Friday, October 5, 2012

Chaos, Open Theism, Calvinism and a Big Piece of Humble Pie

There aren't many times when I recant what I previously wrote. I normally stick by stuff I have said and continue to do so. However, I wrote a piece a few months ago on why I wasn't a Calvinist. Though I denied open theism, I told you that I found the idea attractive but instead clung to a largely Arminian perspective on soteriology. In fact, I signed what was called the "Traditional Baptist" document, affirming man's freedom in salvation.

For those of you who are Calvinist who I dialogued with (more harshly and brashly than you deserved I might add), allow me to offer a humble recantation of my stance and explain why.

----

Tasks to carry out -
1. Do the following statements agree with the blog post on Calvinism and open theism? Answer yes or no for each, quoting the words of the post that decide it. (a) The writer signed the "Traditional Baptist" document. (b) The writer often recants earlier writing. (c) The writer accepted open theism.
2. Carry the blog post on Calvinism and open theism forward from its last sentence, keeping its first-person voice.

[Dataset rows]

----

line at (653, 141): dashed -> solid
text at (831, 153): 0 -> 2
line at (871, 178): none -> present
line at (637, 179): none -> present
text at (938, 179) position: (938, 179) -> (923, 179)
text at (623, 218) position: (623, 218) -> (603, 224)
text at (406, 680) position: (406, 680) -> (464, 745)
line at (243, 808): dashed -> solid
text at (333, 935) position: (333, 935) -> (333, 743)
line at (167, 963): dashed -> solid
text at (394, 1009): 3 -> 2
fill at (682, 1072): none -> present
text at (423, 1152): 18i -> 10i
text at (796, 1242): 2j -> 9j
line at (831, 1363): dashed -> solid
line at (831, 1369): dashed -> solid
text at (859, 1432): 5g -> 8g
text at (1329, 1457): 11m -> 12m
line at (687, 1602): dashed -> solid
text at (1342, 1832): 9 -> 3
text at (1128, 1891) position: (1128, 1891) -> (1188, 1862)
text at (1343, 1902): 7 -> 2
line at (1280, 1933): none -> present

----

Responses -
1.
(a) Yes: "In fact, I signed what was called the "Traditional Baptist" document, affirming man's freedom in salvation."
(b) No: "There aren't many times when I recant what I previously wrote."
(c) No: "Though I denied open theism"

2.
I had a dialogue with a friend about a month ago in Chili's about open theism. I told him that I essentially didn't want to think about the issue because it seemed attractive but I knew it was really, really wrong. However, I after the conversation I realized that this wasn't intellectually honest. So, I went back and started reading through virtually every single article I could find on open theism. What had (at one time) particularly impressed concept of open theism with a theory called "chaos theory."

Greg Boyd has long championed this idea that the chaos theory shows that we live in an indeterminate universe. In the past, I rested on Boyd's opinion and interpretation of this and thought, "Even science backs up open theism!"


So false.

So so so false.

I decided to investigate the chaos theory for myself this time (in order to effectively brush off any Calvinists). So I started reading the book Who's in Charge? Free Will and the Science of the Brain by leading neuroscientist Michael S. Gazzaniga. In the book he argues that our lives are essentially determined by our brains. However, he argues that things are indeterminate (as far as being able to be measured) because of the chaos theory.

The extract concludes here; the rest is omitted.